Das Genscheren-Prinzip ist ein neues Gentechnikverfahren, bei dem auf den Einsatz von fremden Genen verzichtet wird. Die Genschere ließe sich besonders gut in der Pflanzenzüchtung einsetzen und würde die Produktion von Lebensmitteln schneller und kostengünstiger machen. Über die Frage, ob die Technik im Lebensmittelanbau eingesetzt werden sollte, ist allerdings ein Streit entbrannt.
Gegner und Befürworter der Genscheren
Gegner warnen vor bislang nicht vorhersehbaren Risiken. Sie berufen sich hierbei auf das Vorsorgeprinzip, wonach mögliche Umweltschäden präventiv vermieden werden sollen. Wissenschaftler hingegen erwidern, dass ein solches Verständnis des Vorsorgeprinzips bedeuten würde, dass man Zuchtpflanzen allgemein nicht mehr ohne Weiteres anbauen und essen dürfe. Durch den Einsatz von Strahlung oder Chemikalien können unter Umständen deutliche unkontrolliertere Mutationen stattfinden, als bei der Genscheren-Technik. „Aus meiner Sicht haben die neuen Methoden keine anderen Risiken als herkömmliche Züchtungsmethoden“, erklärt Goetz Hensel vom Leibniz-Institut für Pflanzengenetik und Kulturpflanzenforschung in Gatersleben in Sachsen-Anhalt gegenüber dem Spiegel. Mit einer Genschere wird es möglich, Pflanzen zu züchten, die auch längere Trockenzeiten gut überstehen. Auch der Einsatz von Chemischen Düngern und Schädlingsbekämpfungsmitteln könnte bei den schneller wachsenden Pflanzen minimiert werden. Gegner hingegen fürchten, dass der Einsatz der neuen Technik nicht der Umwelt, sondern der Profitgier der großen Agrarkonzernen dienlich ist. Sie begrüßen die bisher strengen Regelungen zum Anbau gentechnisch veränderten Nutzpflanzen.
Was unterscheidet die Genschere von anderen Gentechnikverfahren?

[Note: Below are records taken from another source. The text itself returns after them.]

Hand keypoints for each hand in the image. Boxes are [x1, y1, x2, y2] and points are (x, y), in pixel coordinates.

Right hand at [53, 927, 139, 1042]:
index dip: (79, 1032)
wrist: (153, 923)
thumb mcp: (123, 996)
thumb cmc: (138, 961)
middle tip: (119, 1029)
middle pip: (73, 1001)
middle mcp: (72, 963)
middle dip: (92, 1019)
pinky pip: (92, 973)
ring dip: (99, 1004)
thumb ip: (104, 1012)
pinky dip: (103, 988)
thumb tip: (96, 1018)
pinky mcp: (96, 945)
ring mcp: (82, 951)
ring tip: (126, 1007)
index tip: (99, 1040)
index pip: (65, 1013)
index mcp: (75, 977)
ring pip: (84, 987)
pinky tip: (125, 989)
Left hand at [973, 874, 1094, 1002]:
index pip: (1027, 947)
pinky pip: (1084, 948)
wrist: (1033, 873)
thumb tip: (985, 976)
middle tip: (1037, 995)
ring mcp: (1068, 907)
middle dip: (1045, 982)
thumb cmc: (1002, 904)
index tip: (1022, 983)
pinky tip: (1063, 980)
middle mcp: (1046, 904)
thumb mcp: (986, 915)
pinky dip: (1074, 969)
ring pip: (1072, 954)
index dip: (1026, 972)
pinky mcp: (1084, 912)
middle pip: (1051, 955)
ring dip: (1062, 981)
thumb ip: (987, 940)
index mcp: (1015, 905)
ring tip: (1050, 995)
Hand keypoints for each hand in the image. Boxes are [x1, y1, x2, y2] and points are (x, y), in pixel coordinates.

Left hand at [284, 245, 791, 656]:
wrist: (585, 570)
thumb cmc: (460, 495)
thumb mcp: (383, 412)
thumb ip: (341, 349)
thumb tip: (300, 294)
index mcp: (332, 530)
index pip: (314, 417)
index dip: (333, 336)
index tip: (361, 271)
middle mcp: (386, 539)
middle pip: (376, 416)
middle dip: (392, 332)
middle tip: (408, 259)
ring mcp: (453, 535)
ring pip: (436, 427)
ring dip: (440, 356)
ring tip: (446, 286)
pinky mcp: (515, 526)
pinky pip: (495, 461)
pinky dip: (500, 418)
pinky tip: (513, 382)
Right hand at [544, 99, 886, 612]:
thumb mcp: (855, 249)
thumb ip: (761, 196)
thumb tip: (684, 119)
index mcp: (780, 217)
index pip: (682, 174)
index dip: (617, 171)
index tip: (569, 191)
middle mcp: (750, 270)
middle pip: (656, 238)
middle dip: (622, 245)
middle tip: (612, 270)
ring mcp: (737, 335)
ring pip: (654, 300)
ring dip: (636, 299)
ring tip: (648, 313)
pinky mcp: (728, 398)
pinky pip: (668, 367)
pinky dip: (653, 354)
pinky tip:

Wissenschaftler betonen in der Diskussion die Unterschiede zu bisherigen Gentechnikverfahren. Zuvor war Gentechnik immer mit größeren Eingriffen verbunden. Entweder es wurden Informationen fremder Gene eingesetzt oder ganze Gene ganz lahm gelegt beziehungsweise entfernt. Diese Art von Eingriff machte den Organismus als eindeutig gentechnisch verändert erkennbar. Ein Eingriff mit einer Genschere hingegen hinterlässt keine Spuren. Eine Unterscheidung wird damit kompliziert bis unmöglich. Mit der neuen Gentechnik kann das Erbgut nur angeschnitten werden. Die verletzte Zelle beginnt dann denn Schnitt zu reparieren. Hierbei entstehen Mutationen, die man auch aus der Natur kennt. Sonnenstrahlen sind beispielsweise in derselben Art in der Lage DNA anzuschneiden und diesen Prozess auszulösen.
Bioökonomierat fordert Novellierung des Gentechnikrechts
Erst kürzlich entschied der Europäische Gerichtshof, dass das neue Verfahren unter das strenge Gentechnikrecht fällt. Damit müssen alle durch Genscheren veränderten Pflanzen ein langes und strenges Zulassungsverfahren bestehen. Im Anschluss werden sie als gentechnisch verändert deklariert, auch dann, wenn man sie bei Gentests gar nicht von anderen Züchtungen unterscheiden kann. Das hatten Wissenschaftliche Fachgesellschaften kritisiert und die Politik aufgefordert, die Gesetze zu lockern. Im Anschluss kam auch der Bioökonomierat zu dem Ergebnis, dass man die Vorschriften überarbeiten sollte. Das Gremium wurde einberufen, um die Bundesregierung hinsichtlich einer umweltfreundlicheren Wirtschaft bei weiterhin gutem Wachstum zu beraten. In einer Mitteilung zu Genscheren schreibt das Gremium, dass Deutschland die „Biologische Revolution“ nicht verpassen dürfe, weil es sein Gentechnikrecht nicht rechtzeitig modernisiere. Das aktuelle Recht sei den neuen Techniken nicht mehr angemessen und müsse überarbeitet werden.